Re: [LSF/MM TOPIC] Discuss least bad options for resolving longterm-GUP usage by RDMA

From: Jason Gunthorpe
Date: Fri Feb 08 2019 - 00:19:56 EST

On Thu, Feb 07, 2019 at 03:54:58PM -0800, Dan Williams wrote:

> > The only production worthy way is to have the FS be a partner in
> > making this work without requiring revoke, so the critical RDMA
> > traffic can operate safely.
> ...belies a path forward. Just swap out "FS be a partner" with "system
> administrator be a partner". In other words, If the RDMA stack can't
> tolerate an MR being disabled then the administrator needs to actively
> disable the paths that would trigger it. Turn off reflink, don't
> truncate, avoid any future FS feature that might generate unwanted
> lease breaks.

This is what I suggested already, except with explicit kernel aid, not
left as some gordian riddle for the administrator to unravel.

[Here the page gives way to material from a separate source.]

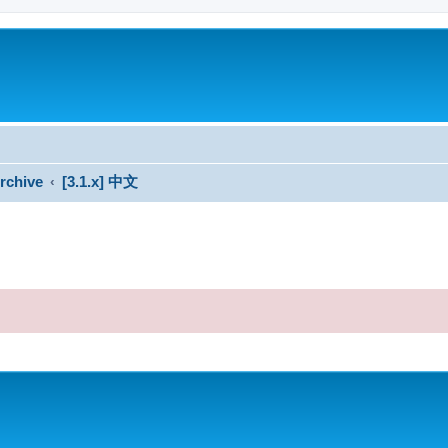
rchive
[3.1.x] 中文
搜尋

You already said it is too hard for expert FS developers to maintain a
mode switch, it seems like a really big stretch to think application
and systems architects will have any hope to do better.

It makes much more sense for the admin to flip some kind of bit and
the FS guarentees the safety that you are asking the admin to create.

> We would need to make sure that lease notifications include the
> information to identify the lease breaker to debug escapes that
> might happen, but it is a solution that can be qualified to not
> lease break.

I think building a complicated lease framework and then telling
everyone in user space to design around it so it never gets used would
be very hard to explain and justify.

Never mind the security implications if some seemingly harmless future
filesystem change causes unexpected lease revokes across something
like a tenant boundary.

> In any event, this lets end users pick their filesystem
> (modulo RDMA incompatible features), provides an enumeration of
> lease break sources in the kernel, and opens up FS-DAX to a wider
> array of RDMA adapters. In general this is what Linux has
> historically done, give end users technology freedom.

I think this is not the Linux model. The kernel should not allow
unpriv user space to do an operation that could be unsafe.

I continue to think this is is the best idea that has come up - but
only if the filesystem is involved and expressly tells the kernel
layers that this combination of DAX & filesystem is safe.